Voilà donc un groupe francilien de Black Metal qui défie le style lui-même en lui apportant un souffle que, de mémoire de fan, l’on ne rencontre que trop rarement. Pas grand-chose à se mettre sous la dent pour obtenir quelques clefs de réponse sur cette entité : un trio d’instrumentistes et de vocalistes aux postes non connus. Là n’est point l’essentiel, surtout lorsque l’on prend la mesure du contenu de "Vie Mystique", un premier album totalement habité d’une petite trentaine de minutes.
Ce qui surprend d’emblée, ce sont les ambiances travaillées à tous points de vue, autant du côté des motifs sonores — qui pourraient nous rappeler les belles heures du Black Metal français du début des années 2000 — que des paroles, dont la scansion des textes vous conduira certainement, par analogie, à celles déclamées par RMS Hreidmarr (BAISE MA HACHE, GRAVENOIRE, THE CNK). Comme un mélange sombre et glacial d’un ANOREXIA NERVOSA et d’un EPHELES, plongés dans la nuit et les traverses d’une nature malveillante, glissant dans les ruelles puantes d’une urbanité crasse. GLACE prône habilement son art, avec une dévotion obscure et toute personnelle. Sans réserve ni avertissement, vous plongerez dans cet univers profane aux paroles bien éloignées de celles communément employées. Cela colore les atmosphères des titres, leur donnant un côté crapuleux, à la PESTE NOIRE, pas bégueule pour un sou, vous vous en doutez.
Et il y a beaucoup de choses intéressantes dans cet opus. Vous aurez par exemple le droit à quelque chose s’apparentant à un gothique-jazz vampirique assez particulier avec "Le Boogie-Woogie Des Enfants Perdus" — notamment à la fin du titre —, comme si l’on entendait un rock alternatif diabolique s’émancipant de tous les codes, y compris de ceux portés par le Metal extrême. Et, j’ai envie de vous dire, tout l’album est ainsi. GLACE est en roue libre, mais son propos n’est jamais décousu : tout se tient. "Soyons Fanatiques", qui clôture l’album, est une montée miasmatique hallucinée, dégénérée et émotionnellement dysrégulée. Comme le morceau introducteur, l’album se termine par la lecture d’une messe, comme si cet enregistrement sauvage devenait un collage agrégé au titre, invitant l’auditeur à perdre pied entre pulsion sataniste et résilience chrétienne. GLACE nous fait perdre pied dans sa lecture des choses et du vivant, et nous vivons cette ambivalence à l’écoute de "Vie Mystique".

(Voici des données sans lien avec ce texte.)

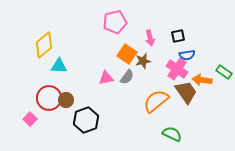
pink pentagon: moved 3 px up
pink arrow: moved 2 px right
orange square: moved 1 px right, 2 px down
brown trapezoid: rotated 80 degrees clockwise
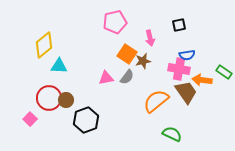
black square: moved 1 px right, 11 px up
pink cross: moved 2 px right; rotated 25 degrees counterclockwise
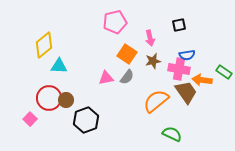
brown star: moved 10 px right
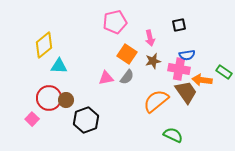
pink square: moved 2 px right
green semicircle: moved 1 px right, 1 px down
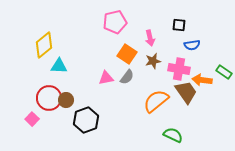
black square: rotated 16 degrees clockwise
blue semicircle: moved 5 px right, 10 px up
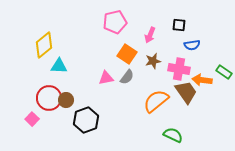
pink arrow: moved 3 px up; rotated 35 degrees clockwise
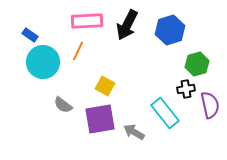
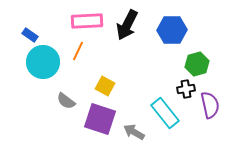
blue hexagon: moved 2 px right; rotated 16 degrees clockwise
gray semicircle: moved 3 px right, 4 px up
purple square: rotated 28 degrees clockwise
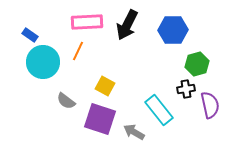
pink rectangle: moved 1 px down
blue hexagon: moved 1 px right
cyan rectangle: moved 6 px left, 3 px up
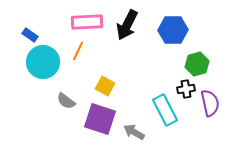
purple semicircle: moved 2 px up
cyan rectangle: moved 6 px right; rotated 12 degrees clockwise
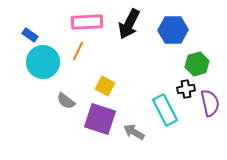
black arrow: moved 2 px right, 1 px up
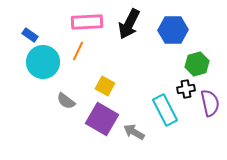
purple square: moved 2 px right; rotated 12 degrees clockwise
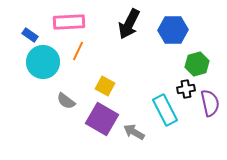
pink rectangle: moved 18 px left
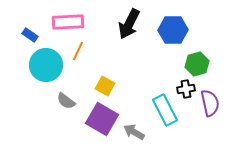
pink rectangle: moved 1 px left
cyan circle: moved 3 px right, 3 px down
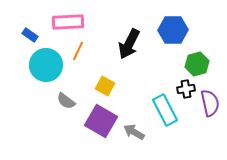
black arrow: moved 20 px down
purple square: moved 1 px left, 2 px down
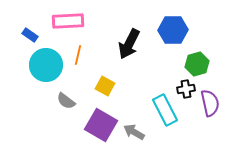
pink rectangle: moved 1 px up
orange line: moved 4 px down; rotated 12 degrees counterclockwise
purple square: moved 4 px down
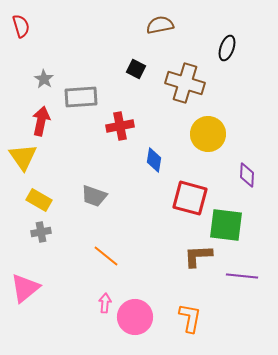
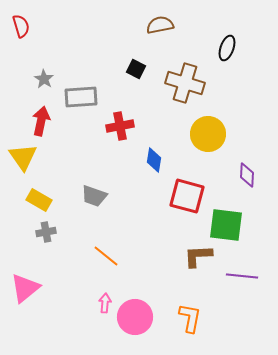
red square: moved 3 px left, 2 px up
gray cross: moved 5 px right
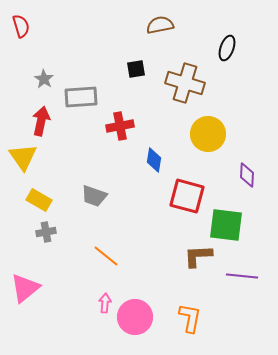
black square: rotated 36 degrees counterclockwise
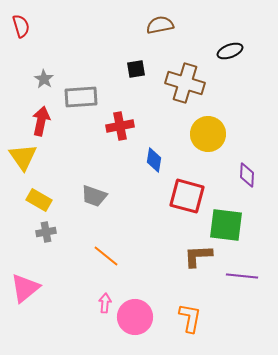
black ellipse: moved 3 px right, 3 px down; rotated 50 degrees clockwise
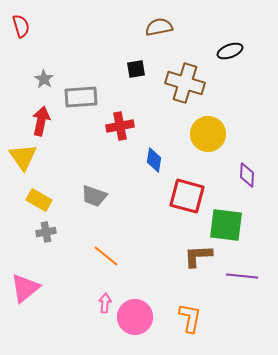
brown semicircle: moved 1 px left, 2 px down
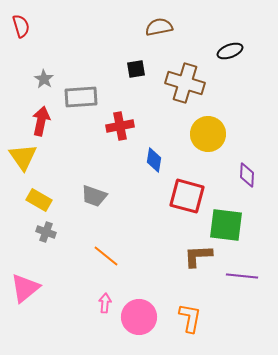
gray cross: rotated 30 degrees clockwise
pink circle: moved 4 px right
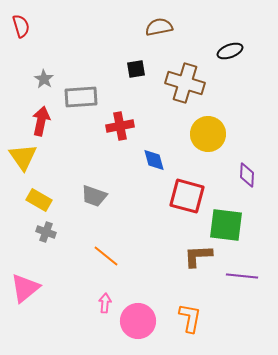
blue diamond: rotated 25 degrees counterclockwise
pink circle: moved 1 px left, 4 px down
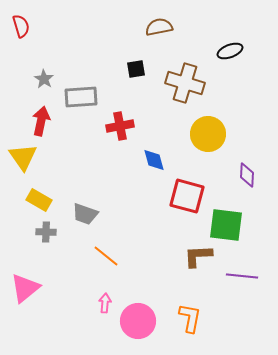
gray trapezoid: moved 9 px left, 18 px down
gray cross: rotated 18 degrees counterclockwise
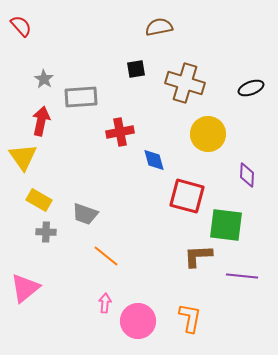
red semicircle: rotated 25 degrees counterclockwise
black ellipse: moved 21 px right, 37 px down
red cross: moved 6 px down
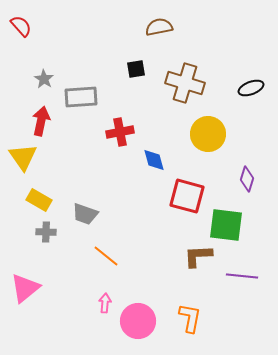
purple diamond: moved 4 px down; rotated 15 degrees clockwise
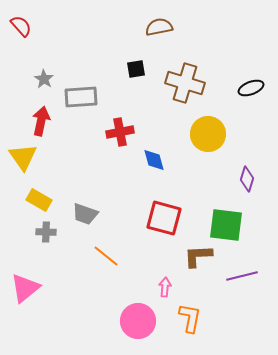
red square: moved 23 px left, 22 px down
purple line: rotated 20 degrees counterclockwise
pink arrow: moved 60 px right, 16 px up
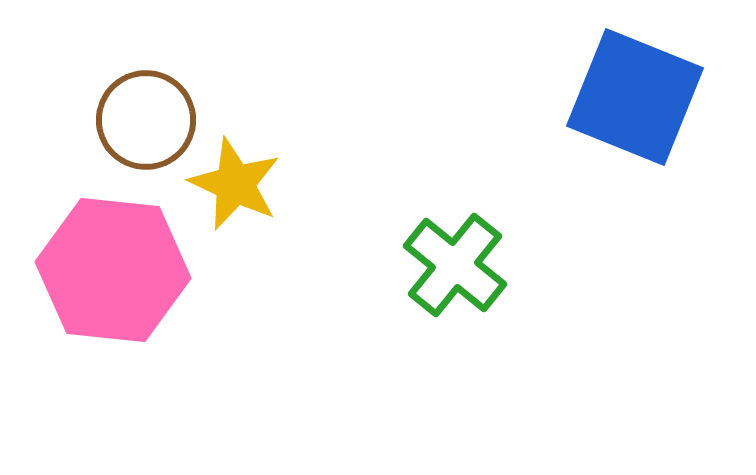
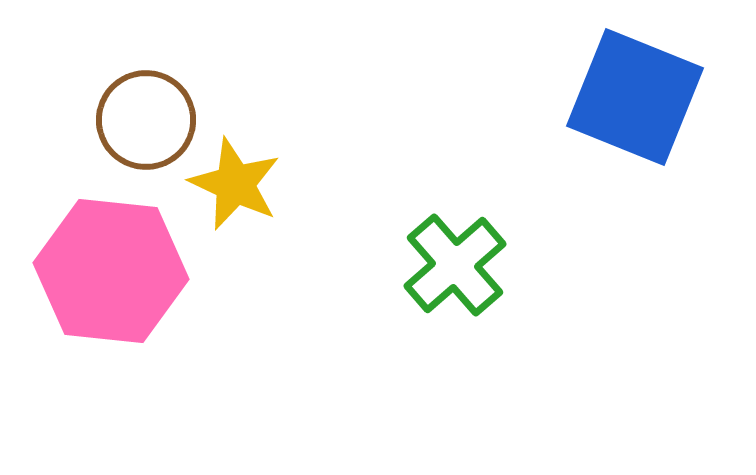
green cross: rotated 10 degrees clockwise
pink hexagon: moved 2 px left, 1 px down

Au final, ce premier album des Franciliens est une belle cure de jouvence qui casse les codes, avec une maîtrise certaine. Quelques écoutes supplémentaires permettent de confirmer ce primo-engouement. En définitive, "Vie Mystique" s’impose comme une œuvre rare, de celles qui dérangent autant qu’elles fascinent, et dont les aspérités finissent par révéler toute la richesse au fil des écoutes. GLACE signe ici un premier manifeste audacieux, insaisissable et profondément incarné, qui dépasse les carcans du Black Metal pour mieux les tordre à sa guise. Une entrée en matière marquante, presque rituelle, qui laisse entrevoir un potentiel aussi trouble que captivant pour la suite. Un disque qui, loin de s’apprivoiser immédiatement, impose une immersion totale et consentie. Et c’est précisément dans cette exigence que réside toute sa force.